**Directions:**
What you return should be only the lines in the entries below between the one holding "Antes de executar" and the one holding "- [Working Student", ends included, with every picture left out.

**Dataset excerpts:**
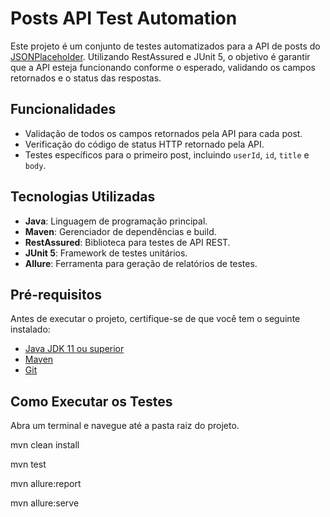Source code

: # Posts API Test Automation

Este projeto é um conjunto de testes automatizados para a API de posts do [JSONPlaceholder](http://jsonplaceholder.typicode.com). Utilizando RestAssured e JUnit 5, o objetivo é garantir que a API esteja funcionando conforme o esperado, validando os campos retornados e o status das respostas.

## Funcionalidades

- Validação de todos os campos retornados pela API para cada post.
- Verificação do código de status HTTP retornado pela API.
- Testes específicos para o primeiro post, incluindo `userId`, `id`, `title` e `body`.

## Tecnologias Utilizadas

- **Java**: Linguagem de programação principal.
- **Maven**: Gerenciador de dependências e build.
- **RestAssured**: Biblioteca para testes de API REST.
- **JUnit 5**: Framework de testes unitários.
- **Allure**: Ferramenta para geração de relatórios de testes.

## Pré-requisitos

Antes de executar o projeto, certifique-se de que você tem o seguinte instalado:

- [Java JDK 11 ou superior](https://www.oracle.com/java/technologies/javase-jdk11-downloads.html)
- [Maven](https://maven.apache.org/download.cgi)
- [Git](https://git-scm.com/downloads)

## Como Executar os Testes

Abra um terminal e navegue até a pasta raiz do projeto.

mvn clean install

mvn test

mvn allure:report

mvn allure:serve
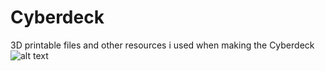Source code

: # Cyberdeck
3D printable files and other resources i used when making the Cyberdeck
![alt text](http://url/to/img.png)
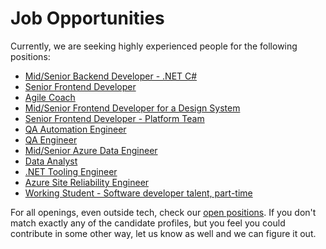 # Job Opportunities

Currently, we are seeking highly experienced people for the following positions:

- [Mid/Senior Backend Developer - .NET C#](https://apply.workable.com/mews/j/094EDDB116/)
- [Senior Frontend Developer](https://apply.workable.com/mews/j/E8D97BFEB1/)
- [Agile Coach](https://apply.workable.com/mews/j/392C22FEAB/)
- [Mid/Senior Frontend Developer for a Design System](https://apply.workable.com/mews/j/3AD8DE723A/)
- [Senior Frontend Developer - Platform Team](https://apply.workable.com/mews/j/3FB93D9C0E/)
- [QA Automation Engineer](https://apply.workable.com/mews/j/55580F9394/)
- [QA Engineer](https://apply.workable.com/mews/j/15C60AF3DC/)
- [Mid/Senior Azure Data Engineer](https://apply.workable.com/mews/j/5975E7C0EB/)
- [Data Analyst](https://apply.workable.com/mews/j/5F83C23824/)
- [.NET Tooling Engineer](https://apply.workable.com/mews/j/0C135135A1/)
- [Azure Site Reliability Engineer](https://apply.workable.com/mews/j/2C839436E9/)
- [Working Student - Software developer talent, part-time](https://apply.workable.com/mews/j/9B62B88E63/)

For all openings, even outside tech, check our [open positions](https://www.mews.com/careers/jobs). If you don't match exactly any of the candidate profiles, but you feel you could contribute in some other way, let us know as well and we can figure it out.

**Output for this exercise:**
Antes de executar o projeto, certifique-se de que você tem o seguinte instalado:

- [Java JDK 11 ou superior](https://www.oracle.com/java/technologies/javase-jdk11-downloads.html)
- [Maven](https://maven.apache.org/download.cgi)
- [Git](https://git-scm.com/downloads)

## Como Executar os Testes

Abra um terminal e navegue até a pasta raiz do projeto.

mvn clean install

mvn test

mvn allure:report

mvn allure:serve
Source code

: # Cyberdeck
3D printable files and other resources i used when making the Cyberdeck
![alt text](http://url/to/img.png)
 # Job Opportunities

Currently, we are seeking highly experienced people for the following positions:

- [Mid/Senior Backend Developer - .NET C#](https://apply.workable.com/mews/j/094EDDB116/)
- [Senior Frontend Developer](https://apply.workable.com/mews/j/E8D97BFEB1/)
- [Agile Coach](https://apply.workable.com/mews/j/392C22FEAB/)
- [Mid/Senior Frontend Developer for a Design System](https://apply.workable.com/mews/j/3AD8DE723A/)
- [Senior Frontend Developer - Platform Team](https://apply.workable.com/mews/j/3FB93D9C0E/)
- [QA Automation Engineer](https://apply.workable.com/mews/j/55580F9394/)
- [QA Engineer](https://apply.workable.com/mews/j/15C60AF3DC/)
- [Mid/Senior Azure Data Engineer](https://apply.workable.com/mews/j/5975E7C0EB/)
- [Data Analyst](https://apply.workable.com/mews/j/5F83C23824/)
- [.NET Tooling Engineer](https://apply.workable.com/mews/j/0C135135A1/)
- [Azure Site Reliability Engineer](https://apply.workable.com/mews/j/2C839436E9/)
- [Working Student - Software developer talent, part-time](https://apply.workable.com/mews/j/9B62B88E63/)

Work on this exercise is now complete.